Often when we watch old horror movies, it’s less to be frightened, and more to laugh at the corny over-dramatization. And we’re right to do so. Most of these old movies are corny as Iowa. But "Dead of Night" escapes this characterization and ends up being a much more modern experience than you usually find in pictures from this era.

Utilizing the familiar story setup of friends telling spooky stories in an old house at night, "Dead of Night" portrays a series of exponentially surreal, bone-chilling vignettes. It begins subtly enough, but as the intensity of the stories builds up, so does the tension betwixt the characters, finally exploding into a glorious finale, just as effective now as it was 73 years ago.
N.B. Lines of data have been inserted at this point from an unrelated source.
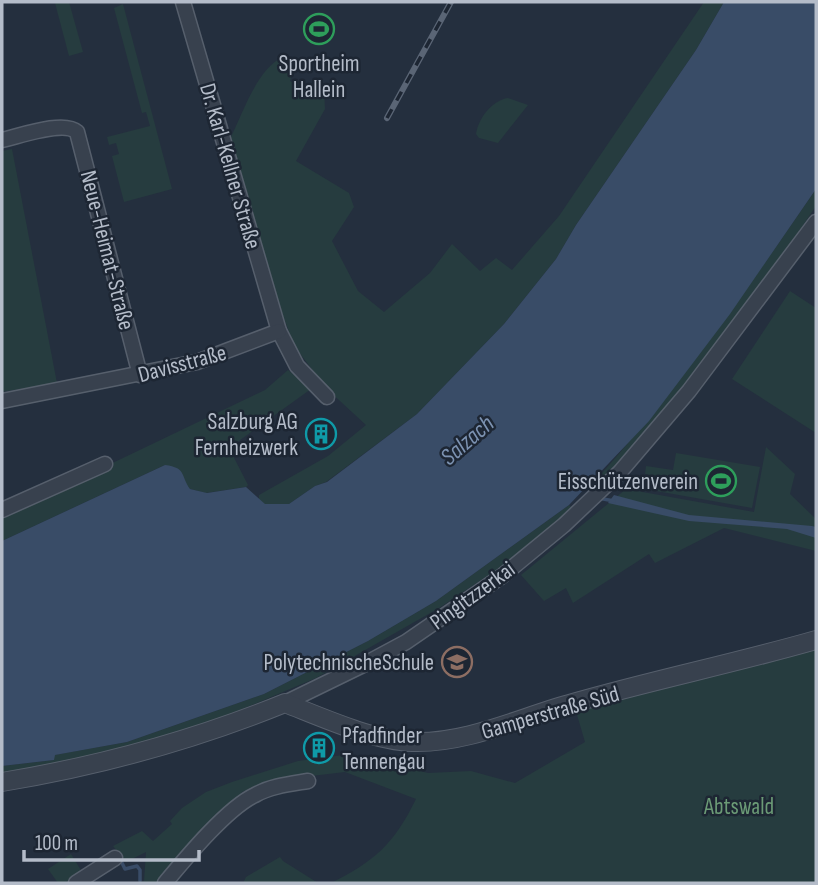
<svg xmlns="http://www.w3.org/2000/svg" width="818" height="885" font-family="'Sofia Sans Condensed',sans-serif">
  <rect width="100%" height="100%" fill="#242f3e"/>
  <g fill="#263c3f">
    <polygon points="69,2 83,52 69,56 55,3"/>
    <path d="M704,2H724L696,50L576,225L556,259L504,324L417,414L326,482L315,486L289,504H264L259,499V495L328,456L366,425L327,389L295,347L278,303L229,141C243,114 255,72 282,57L295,64L290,81L304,89L318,84L324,90L325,109L296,161L349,193L354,207L332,241L358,291L384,312L430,273L452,244L480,271L496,258L512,270L559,216Z"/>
    <polygon points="123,4 172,189 124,202 112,156 119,154 116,143 109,145 107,137 150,126 146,112 142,113 114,8"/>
    <path d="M508,98L528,105L498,143L479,138L476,134C478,118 493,100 508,98Z"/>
    <polygon points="12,149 57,383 2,392 2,151"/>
    <path d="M816,189V206L740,318L691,384L601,483L596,480C678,388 746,291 816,189Z"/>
    <polygon points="790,291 816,308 816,433 732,379"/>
    <polygon points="288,370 311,389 229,448 248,485 246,487 206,493 190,489 165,465 2,541 2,516 265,390"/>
    <polygon points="766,447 795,474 790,494 816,519 816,551 724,528 655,563 649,554 573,603 566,588 544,601 521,575 626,489 754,512"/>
    <polygon points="676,453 760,467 752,508 628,486 629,478 697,490 698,483 645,474 646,466 673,470"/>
    <polygon points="569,505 573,509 496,570 439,608 316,678 219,719 129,748 2,775 2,766 54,760 54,755 127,742 264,694 368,641 436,601"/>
    <path d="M816,646V883H331C375,861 394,844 416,799L345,772L286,779L261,784L242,792L233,804L158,883H133L144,881L146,852L126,862L113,846L142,831L153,841L172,824L170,821L182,808L206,792L232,782L298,761L351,754L428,773L471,771L515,783L585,742L575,708Z"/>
    <polygon points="71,854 82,872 65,883 58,883 48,869"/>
    <polygon points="280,857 283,861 318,883 243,883 246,877"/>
  </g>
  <g fill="#394c67">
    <path d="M724,2H816V189L730,314L649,421L569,505L436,601L368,641L264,694L127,742L55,755L54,760L2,766V541L165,465C187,468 180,475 190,489L207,493L246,487L265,504H289L315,486L327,482L417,414L504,324L556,259L576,225L696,50Z"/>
    <polygon points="614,495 689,515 812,526 816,527 816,538 787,529 689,521 608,503"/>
  </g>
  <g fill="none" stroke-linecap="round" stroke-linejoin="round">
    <g stroke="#394c67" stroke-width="3.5">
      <polyline points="598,498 614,501"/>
      <polyline points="121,861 125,869 137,866 140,870 140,881"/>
    </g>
    <g stroke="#565f6c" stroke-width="17">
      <g id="minor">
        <polyline points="183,2 279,331 297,366 327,397"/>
        <path d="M2,140C20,136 64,120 77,132L140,375"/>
        <polyline points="2,401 197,362 279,331"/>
        <polyline points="2,510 105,464"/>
        <polyline points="285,703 365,664 406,642 502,576 564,525 620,472 689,391 816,222"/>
        <polyline points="76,883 115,858"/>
        <path d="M165,883C185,859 227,808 255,795C271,786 290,784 308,781"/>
      </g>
    </g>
    <g stroke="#565f6c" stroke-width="20">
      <path id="tertiary" d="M2,782C99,766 194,740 285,703C321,717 374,741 412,742C467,744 521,717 573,703C653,680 736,663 816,640"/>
    </g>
    <use href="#minor" stroke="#38414e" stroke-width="14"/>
    <use href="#tertiary" stroke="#38414e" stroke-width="18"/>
    <g stroke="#5a6575" stroke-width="6">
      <polyline id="rail" points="387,118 451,2"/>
    </g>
    <use href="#rail" stroke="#1d2633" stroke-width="3.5" stroke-dasharray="10" stroke-linecap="butt"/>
  </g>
  <defs>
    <g id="stadium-ring" transform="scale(1.575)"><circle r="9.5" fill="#1d2633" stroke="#2e9e5b" stroke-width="1.5"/><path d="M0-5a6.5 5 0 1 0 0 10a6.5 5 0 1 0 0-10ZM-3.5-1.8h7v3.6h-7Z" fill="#2e9e5b"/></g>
    <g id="building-ring" transform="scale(1.575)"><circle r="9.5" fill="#1d2633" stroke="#0f9aa8" stroke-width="1.5"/><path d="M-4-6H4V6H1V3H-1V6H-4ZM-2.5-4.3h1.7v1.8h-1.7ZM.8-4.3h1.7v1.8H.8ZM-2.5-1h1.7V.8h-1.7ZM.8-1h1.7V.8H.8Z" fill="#0f9aa8"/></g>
    <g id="school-ring" transform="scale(1.575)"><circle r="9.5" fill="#1d2633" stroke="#8d6e63" stroke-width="1.5"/><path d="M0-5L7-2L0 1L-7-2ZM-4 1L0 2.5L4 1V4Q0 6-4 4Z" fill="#8d6e63"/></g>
  </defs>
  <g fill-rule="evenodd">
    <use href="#stadium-ring" x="319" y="29"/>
    <use href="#building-ring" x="321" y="434"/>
    <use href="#stadium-ring" x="721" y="481"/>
    <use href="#school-ring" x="457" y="662"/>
    <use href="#building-ring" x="319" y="748"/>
  </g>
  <g text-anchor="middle" stroke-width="5" stroke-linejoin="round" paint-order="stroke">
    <g font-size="23" fill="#b4bcc9" stroke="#1d2633" text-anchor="end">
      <text x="319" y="71" text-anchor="middle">Sportheim<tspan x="319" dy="26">Hallein</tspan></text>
      <text x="298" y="429">Salzburg AG<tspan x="298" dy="26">Fernheizwerk</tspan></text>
      <text x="698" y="489">Eisschützenverein</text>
      <text x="434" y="670">PolytechnischeSchule</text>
      <text x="342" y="743" text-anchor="start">Pfadfinder<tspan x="342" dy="26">Tennengau</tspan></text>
    </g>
    <g font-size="23" fill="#b4bcc9" stroke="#1d2633">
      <text transform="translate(231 166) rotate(74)" y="8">Dr. Karl-Kellner Straße</text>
      <text transform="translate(108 250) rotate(76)" y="8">Neue-Heimat-Straße</text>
      <text transform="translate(182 363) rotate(-15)" y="8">Davisstraße</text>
      <text transform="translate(472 595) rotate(-36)" y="8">Pingitzzerkai</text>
      <text transform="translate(550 712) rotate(-16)" y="8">Gamperstraße Süd</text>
    </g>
    <g font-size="23" fill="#6b9a76" stroke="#1d2633">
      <text x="739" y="814">Abtswald</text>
    </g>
    <g font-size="24" font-style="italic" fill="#7c92b1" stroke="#1d2633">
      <text transform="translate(467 440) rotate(-41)" y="8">Salzach</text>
    </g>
  </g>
  <rect width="818" height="885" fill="none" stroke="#b4bcc9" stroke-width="7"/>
  <path d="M24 850v10h175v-10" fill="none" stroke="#b4bcc9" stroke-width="3.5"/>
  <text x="35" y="850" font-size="21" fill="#b4bcc9" stroke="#1d2633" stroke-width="5" paint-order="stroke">100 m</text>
</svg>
6. "American Horror Story: Asylum" (2012)

Now I know what you’re thinking, “That’s not a movie, that’s a TV season!” Well here’s my counter argument: it’s really, really good, and I want to write about it. Like most seasons of the show, "Asylum" presents a grab-bag of seemingly random horror tropes, thrown together with an odd mix of deep appreciation and shocking disregard for what makes these tropes work. But more so than any other season, in "Asylum" they all just fit.

This season has got everything: demonic possession, slasher serial killers, flesh-monsters, evil priests, evil racists, evil Santa, aliens, Adam Levine, Nazis, a song and dance number, the angel of death… And though it’s not fully perfect—the ending only answers about 95 percent of the questions—it’s about as good as something this messy can get. This season has a two-part episode in the middle of a show that’s already serialized. So… why are you not watching this right now?!

 7. "Bram Stoker’s Dracula" (1992)

Alright, let’s get weird. What if I said that Francis Ford Coppola (the man behind The Godfather) made a Dracula movie. You on board? Now what if I told you that that movie starred Gary Oldman as the master vampire? Exciting, right? "Bram Stoker’s Dracula" takes the base framework of the timeless book, and builds a story of unrequited love, imbuing the vampire’s powerful energy with a strange sexuality, breathing new life into the characters.

It may not all work—Keanu Reeves’s performance as Jonathan Harker stands out as particularly uncomfortable—but this is still a really bizarre and interesting film that absolutely deserves a watch.